Is she a good role model? Probably not. The materialism, the body modifications, the wealth flaunting, the cultural appropriation - none of that is great. But here's the thing - she never actually asked to be a role model. She just wanted to be rich and famous. And she accomplished both.

Is she talented? Depends what you consider talent. Business instinct? Yeah, definitely. Understanding her audience and what they want? Absolutely. Traditional talents like singing or acting or whatever? Not really. But business is a talent too, and she's clearly good at it.

Is she authentic? She's probably about as authentic as anyone can be when their entire life is monetized content. The "real" Kylie is probably kind of boring and anxious and human like everyone else. The "Instagram" Kylie is this carefully constructed brand. Both versions exist at the same time.

She's dated rappers and actors. Had babies young. Built businesses. Dealt with ridiculous amounts of family drama. Faced constant public scrutiny since she was literally a child. Lost her billionaire status. Launched fashion lines. Got called out for climate hypocrisy. Just kept going through all of it.

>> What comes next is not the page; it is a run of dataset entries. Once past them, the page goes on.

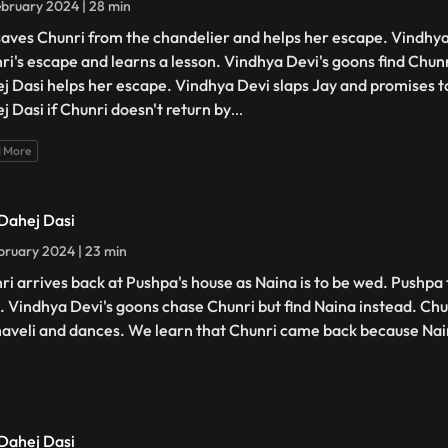
bruary 2024 | 28 min
saves Chunri from the chandelier and helps her escape. Vindhya
ri's escape and learns a lesson. Vindhya Devi's goons find Chunri
j Dasi helps her escape. Vindhya Devi slaps Jay and promises t
j Dasi if Chunri doesn't return by
...
 More
 Dahej Dasi
bruary 2024 | 23 min
ri arrives back at Pushpa's house as Naina is to be wed. Pushpa 
. Vindhya Devi's goons chase Chunri but find Naina instead. Chu
haveli and dances. We learn that Chunri came back because Na
 Dahej Dasi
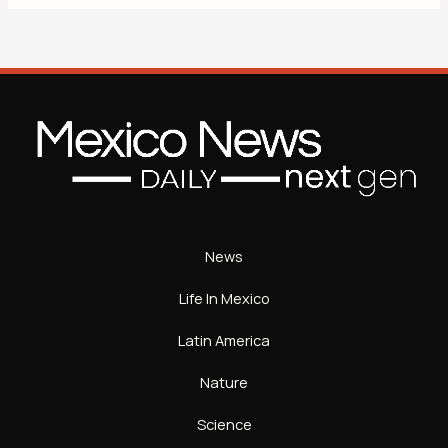
News
Life In Mexico
Latin America
Nature
Science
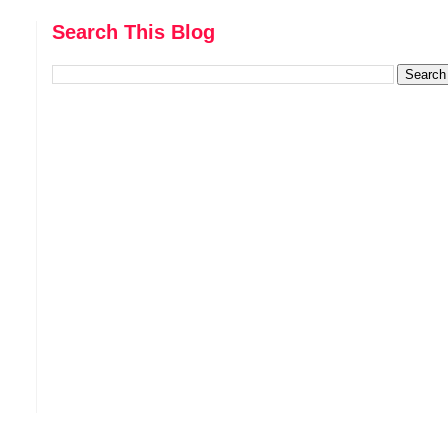
Search This Blog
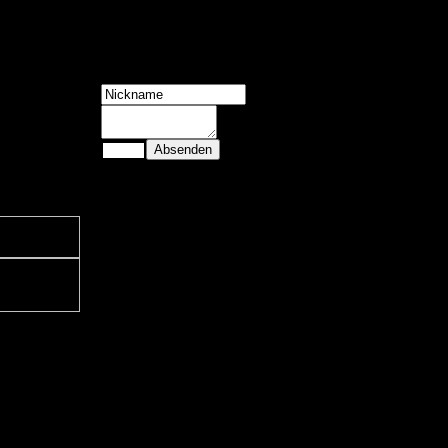
4 Gäste
Shoutbox
Slope Game:
Geometry Dash is
a 2013 rhythm-bas
ed side-scrol ling
platformer
developed by
RobTop Games,
where players
navigate icons
through spike-fill
ed, music-sync
hronized levels.
Slope Game:
Geometry Dash is
a 2013 rhythm-bas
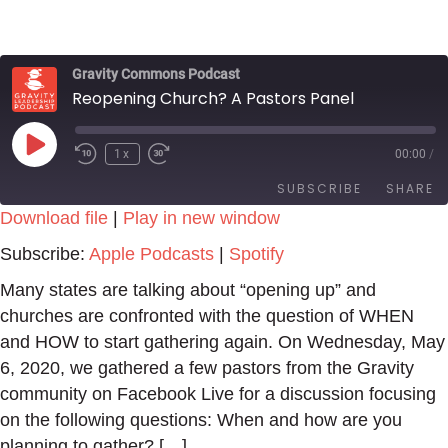
Gravity Commons Podcast
Reopening Church? A Pastors Panel
Play
1x
00:00
/
Episode
SUBSCRIBE
SHARE
Download file
|
Play in new window
SHARE
Apple Podcasts
Spotify
Subscribe:
Apple Podcasts
|
Spotify
RSS FEED
LINK
Many states are talking about “opening up” and
churches are confronted with the question of WHEN
EMBED
and HOW to start gathering again. On Wednesday, May
6, 2020, we gathered a few pastors from the Gravity
community on Facebook Live for a discussion focusing
on the following questions: When and how are you
planning to gather? […]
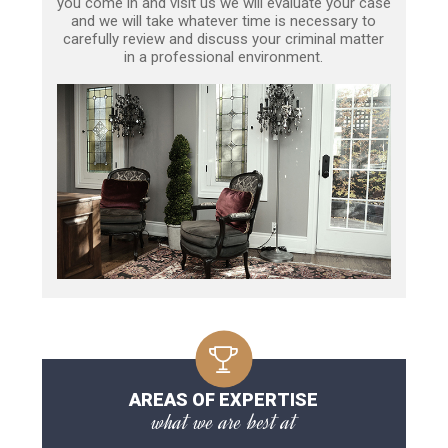
you come in and visit us we will evaluate your case
and we will take whatever time is necessary to
carefully review and discuss your criminal matter
in a professional environment.
AREAS OF EXPERTISE
what we are best at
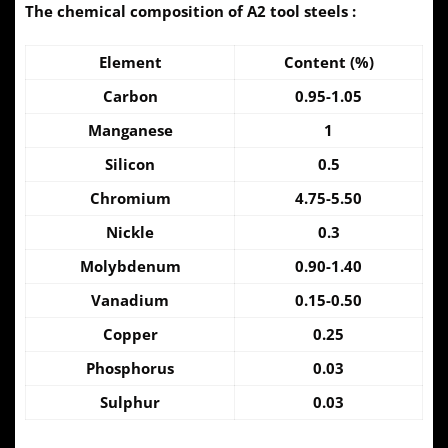
The chemical composition of A2 tool steels :
Element
Content (%)
Carbon
0.95-1.05
Manganese
1
Silicon
0.5
Chromium
4.75-5.50
Nickle
0.3
Molybdenum
0.90-1.40
Vanadium
0.15-0.50
Copper
0.25
Phosphorus
0.03
Sulphur
0.03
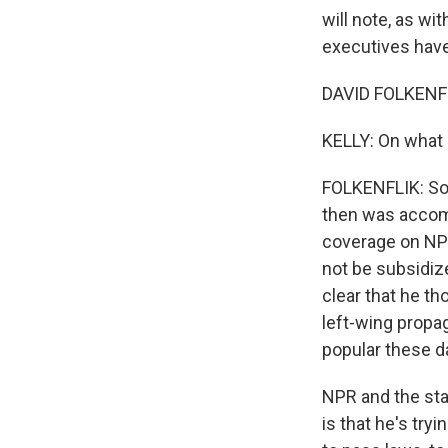
will note, as wi
executives have 
DAVID FOLKENFL
KELLY: On what 
FOLKENFLIK: So 
then was accomp
coverage on NPR
not be subsidiz
clear that he th
left-wing propag
popular these da
NPR and the sta
is that he's try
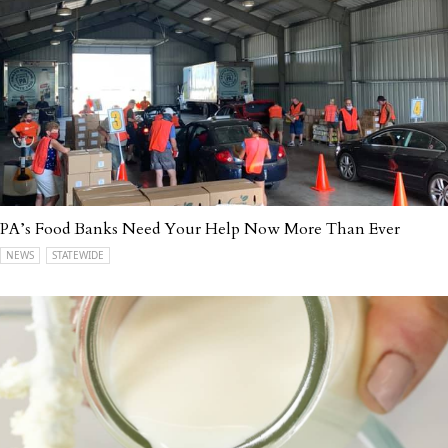
PA’s Food Banks Need Your Help Now More Than Ever
NEWS
STATEWIDE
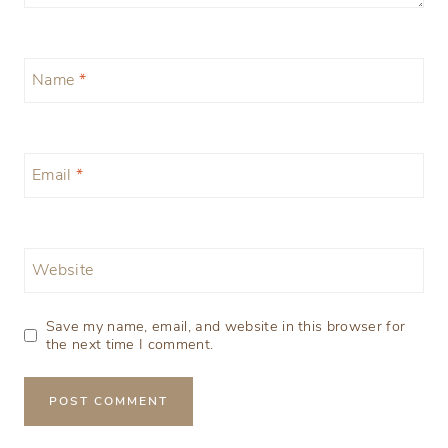
Name
*
Email
*
Website
Save my name, email, and website in this browser for
the next time I comment.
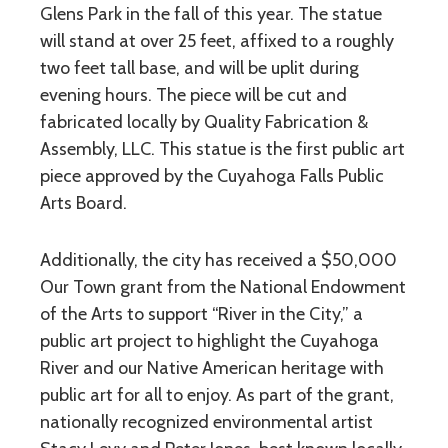
Glens Park in the fall of this year. The statue
will stand at over 25 feet, affixed to a roughly
two feet tall base, and will be uplit during
evening hours. The piece will be cut and
fabricated locally by Quality Fabrication &
Assembly, LLC. This statue is the first public art
piece approved by the Cuyahoga Falls Public
Arts Board.
Additionally, the city has received a $50,000
Our Town grant from the National Endowment
of the Arts to support “River in the City,” a
public art project to highlight the Cuyahoga
River and our Native American heritage with
public art for all to enjoy. As part of the grant,
nationally recognized environmental artist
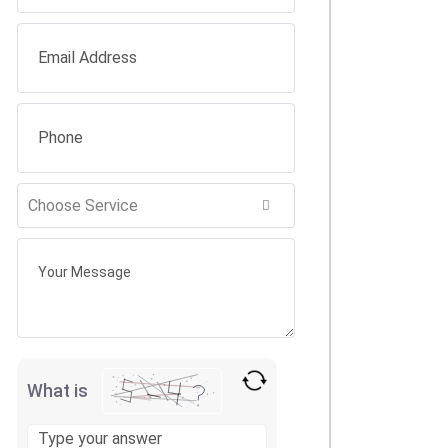
What is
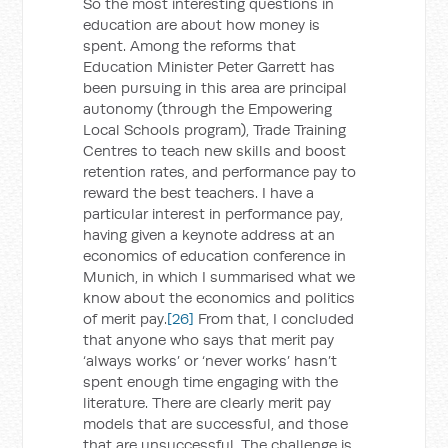
So the most interesting questions in
education are about how money is
spent. Among the reforms that
Education Minister Peter Garrett has
been pursuing in this area are principal
autonomy (through the Empowering
Local Schools program), Trade Training
Centres to teach new skills and boost
retention rates, and performance pay to
reward the best teachers. I have a
particular interest in performance pay,
having given a keynote address at an
economics of education conference in
Munich, in which I summarised what we
know about the economics and politics
of merit pay.
[26]
From that, I concluded
that anyone who says that merit pay
‘always works’ or ‘never works’ hasn’t
spent enough time engaging with the
literature. There are clearly merit pay
models that are successful, and those
that are unsuccessful. The challenge is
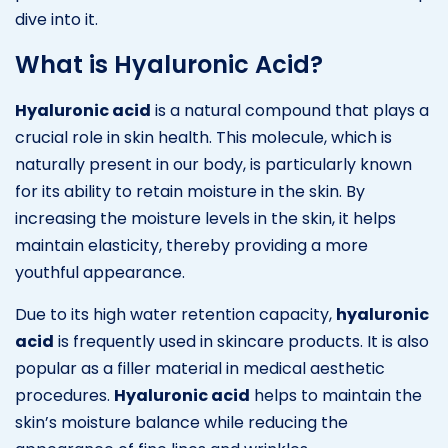
dive into it.
What is Hyaluronic Acid?
Hyaluronic acid
is a natural compound that plays a
crucial role in skin health. This molecule, which is
naturally present in our body, is particularly known
for its ability to retain moisture in the skin. By
increasing the moisture levels in the skin, it helps
maintain elasticity, thereby providing a more
youthful appearance.
Due to its high water retention capacity,
hyaluronic
acid
is frequently used in skincare products. It is also
popular as a filler material in medical aesthetic
procedures.
Hyaluronic acid
helps to maintain the
skin’s moisture balance while reducing the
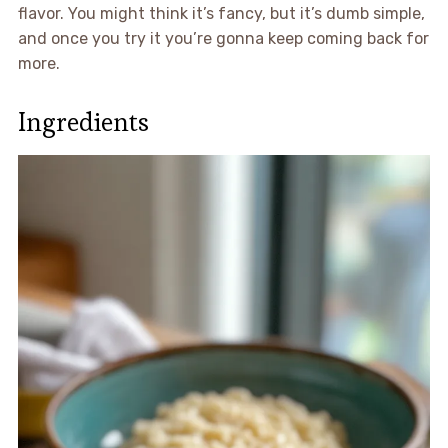
flavor. You might think it’s fancy, but it’s dumb simple,
and once you try it you’re gonna keep coming back for
more.
Ingredients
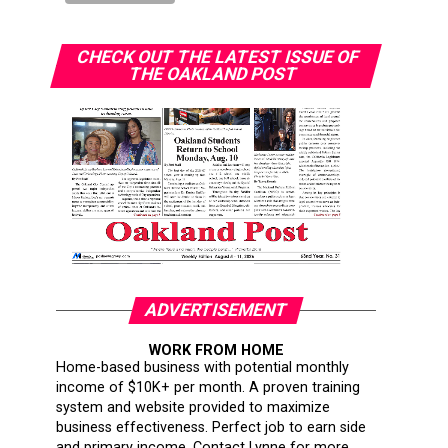
CHECK OUT THE LATEST ISSUE OF
THE OAKLAND POST
ADVERTISEMENT
WORK FROM HOME
Home-based business with potential monthly
income of $10K+ per month. A proven training
system and website provided to maximize
business effectiveness. Perfect job to earn side
and primary income. Contact Lynne for more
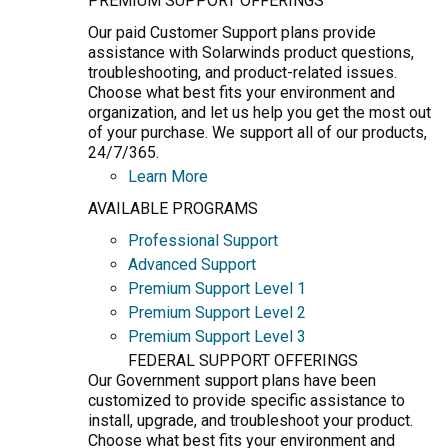
PREMIUM SUPPORT OFFERINGS
Our paid Customer Support plans provide
assistance with Solarwinds product questions,
troubleshooting, and product-related issues.
Choose what best fits your environment and
organization, and let us help you get the most out
of your purchase. We support all of our products,
24/7/365.
Learn More
AVAILABLE PROGRAMS
Professional Support
Advanced Support
Premium Support Level 1
Premium Support Level 2
Premium Support Level 3
FEDERAL SUPPORT OFFERINGS
Our Government support plans have been
customized to provide specific assistance to
install, upgrade, and troubleshoot your product.
Choose what best fits your environment and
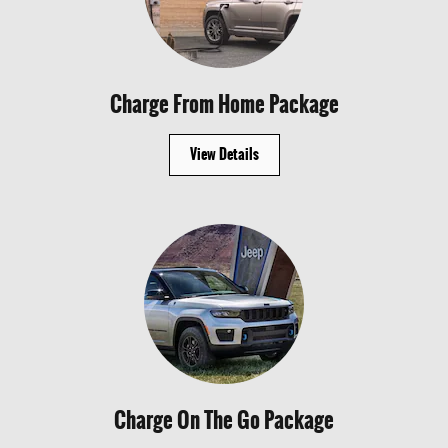
Charge From Home Package
View Details
Charge On The Go Package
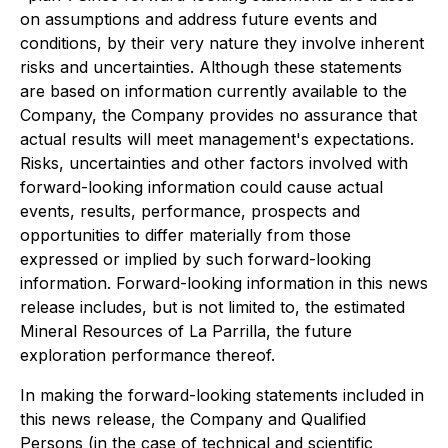
on assumptions and address future events and
conditions, by their very nature they involve inherent
risks and uncertainties. Although these statements
are based on information currently available to the
Company, the Company provides no assurance that
actual results will meet management's expectations.
Risks, uncertainties and other factors involved with
forward-looking information could cause actual
events, results, performance, prospects and
opportunities to differ materially from those
expressed or implied by such forward-looking
information. Forward-looking information in this news
release includes, but is not limited to, the estimated
Mineral Resources of La Parrilla, the future
exploration performance thereof.
In making the forward-looking statements included in
this news release, the Company and Qualified
Persons (in the case of technical and scientific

At 28, Kylie's still young enough that her story isn't close to finished. She could build another empire from scratch. She could fade into relative obscurity. She could become a total recluse. She could lean hard into activism or philanthropy. Or she could just keep doing exactly what she's doing - posting on Instagram, selling products, living that ultra-wealthy LA lifestyle.

Whatever happens next, she figured out how to turn teenage insecurity and family fame into truly massive wealth. From being the baby Kardashian to the youngest billionaire (except not really) to whatever comes next - she's been defining and redefining herself in public for nearly two decades now.

She's absolutely a defining figure of the Instagram era. The first generation that grew up with smartphones and social media as the dominant cultural force. She understood it better than almost anyone, exploited it more successfully than most, and paid the price in complete loss of privacy and constant scrutiny.

You can love her, hate her, or feel completely ambivalent about the whole thing. But Kylie figured out how to win at modern fame. She turned insecurity into an empire. Turned controversy into content. Turned criticism into marketing opportunities.